Matcha history and benefits
The practice of drinking tea in the form of matcha, that is, grinding tea into powder, adding hot water, whisking until foam forms and then drinking the beverage, was brought from China (Southern Sung) around 800 years ago in the Kamakura period (1185–1333). Eisai, brought tea seeds and made efforts to cultivate the first tea crops in Japan. Eisai was also the monk who brought Rinzai Zen to Japan. Matcha was an integral part of his Zen practice.
At first matcha raced to popularity as an effective medicine to restore health. It was considered to be a medicine. A vestige of this can be seen today when referring to tea in Japanese. “O-cha o ip-puku” means one cup of tea where '服 puku' is the counter word for medicine.
Black and green teas are made from the same tea leaf as matcha. Only the infused tea liquor is drunk in their case whereas with matcha, the whole leaf is ground into a powder, mixed with hot water and ingested as a tea. Ingesting the whole leaf means matcha is much richer in nutrients than other teas.
The combination of theanine (relaxant) and caffeine (stimulant) in tea gives you a calm, sustained concentration. Matcha is the most potent of all teas, which is why matcha was a central element in the spiritual practice of Zen monks and samurai warriors alike. Whether in spiritual or physical training, or everyday work, matcha gives you the calm, sustained concentration to perform at your best, centuries old wisdom still relevant for our lives today.
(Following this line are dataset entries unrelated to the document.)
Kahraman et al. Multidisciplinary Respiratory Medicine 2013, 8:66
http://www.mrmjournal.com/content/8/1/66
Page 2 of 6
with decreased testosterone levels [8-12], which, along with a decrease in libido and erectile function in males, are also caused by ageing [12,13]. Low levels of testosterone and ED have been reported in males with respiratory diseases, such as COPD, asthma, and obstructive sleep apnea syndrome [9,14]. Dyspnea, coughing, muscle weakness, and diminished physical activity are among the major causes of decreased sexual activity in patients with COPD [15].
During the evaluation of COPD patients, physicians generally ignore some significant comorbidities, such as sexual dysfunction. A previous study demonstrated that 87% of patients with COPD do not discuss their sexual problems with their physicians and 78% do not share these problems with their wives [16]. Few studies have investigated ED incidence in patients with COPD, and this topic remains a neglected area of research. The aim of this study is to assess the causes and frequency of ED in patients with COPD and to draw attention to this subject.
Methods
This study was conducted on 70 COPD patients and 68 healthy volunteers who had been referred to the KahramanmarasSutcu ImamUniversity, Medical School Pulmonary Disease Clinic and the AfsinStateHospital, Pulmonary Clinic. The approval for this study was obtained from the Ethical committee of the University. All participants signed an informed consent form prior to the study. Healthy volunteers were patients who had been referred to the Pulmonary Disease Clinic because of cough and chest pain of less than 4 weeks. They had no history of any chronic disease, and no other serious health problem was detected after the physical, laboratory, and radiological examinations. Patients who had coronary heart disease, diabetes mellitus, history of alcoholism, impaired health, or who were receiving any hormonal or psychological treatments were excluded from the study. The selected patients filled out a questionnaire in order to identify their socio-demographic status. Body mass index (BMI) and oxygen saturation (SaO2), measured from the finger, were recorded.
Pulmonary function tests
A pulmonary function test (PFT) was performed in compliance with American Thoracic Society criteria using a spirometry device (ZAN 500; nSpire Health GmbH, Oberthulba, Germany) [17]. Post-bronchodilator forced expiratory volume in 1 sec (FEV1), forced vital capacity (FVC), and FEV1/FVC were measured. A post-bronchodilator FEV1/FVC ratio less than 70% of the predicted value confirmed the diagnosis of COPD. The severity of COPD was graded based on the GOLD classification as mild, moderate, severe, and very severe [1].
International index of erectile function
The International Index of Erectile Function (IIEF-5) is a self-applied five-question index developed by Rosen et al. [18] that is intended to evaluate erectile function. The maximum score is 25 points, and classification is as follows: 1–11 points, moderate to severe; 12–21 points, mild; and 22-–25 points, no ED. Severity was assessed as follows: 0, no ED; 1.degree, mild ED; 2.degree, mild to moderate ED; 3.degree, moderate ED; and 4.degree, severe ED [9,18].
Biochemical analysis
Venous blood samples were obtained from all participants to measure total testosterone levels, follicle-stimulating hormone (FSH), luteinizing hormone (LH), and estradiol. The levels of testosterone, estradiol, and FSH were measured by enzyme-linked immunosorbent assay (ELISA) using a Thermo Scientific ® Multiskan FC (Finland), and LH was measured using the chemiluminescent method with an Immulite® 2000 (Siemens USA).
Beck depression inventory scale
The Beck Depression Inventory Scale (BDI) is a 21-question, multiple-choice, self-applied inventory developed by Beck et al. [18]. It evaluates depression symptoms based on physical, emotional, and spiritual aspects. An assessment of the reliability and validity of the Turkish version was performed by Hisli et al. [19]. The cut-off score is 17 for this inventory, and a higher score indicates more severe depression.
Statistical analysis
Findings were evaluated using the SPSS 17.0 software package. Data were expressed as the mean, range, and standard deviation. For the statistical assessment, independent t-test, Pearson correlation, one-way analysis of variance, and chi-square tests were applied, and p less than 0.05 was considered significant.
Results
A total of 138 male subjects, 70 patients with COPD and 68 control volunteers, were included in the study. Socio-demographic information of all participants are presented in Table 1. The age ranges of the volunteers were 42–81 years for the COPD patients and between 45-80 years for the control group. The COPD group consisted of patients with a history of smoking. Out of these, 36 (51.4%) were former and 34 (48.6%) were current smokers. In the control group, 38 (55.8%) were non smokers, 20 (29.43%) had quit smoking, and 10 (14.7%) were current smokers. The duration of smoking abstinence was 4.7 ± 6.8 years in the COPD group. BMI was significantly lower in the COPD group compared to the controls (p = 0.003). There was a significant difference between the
Etiquette for drinking matcha
Almost 400 years ago, the founder of the Ueda School, Ueda Sōko wrote the following brief and easy to understand explanation of tea drinking etiquette:
“First take the chawan and raise it, showing your respect to the chawan by bowing. Then lower the chawan and look at the colour of the tea. Bring the chawan to your mouth, but don’t drink the tea straight away. Take a moment to inhale the steam. Drink the tea in three mouthfuls. Wipe the part of the rim from which you drank with your fingers.”
Until you learn the full etiquette I think it is fine if you follow the brief version Sōko outlines. The points about inhaling the steam and drinking slowly are important for achieving a tranquil mind.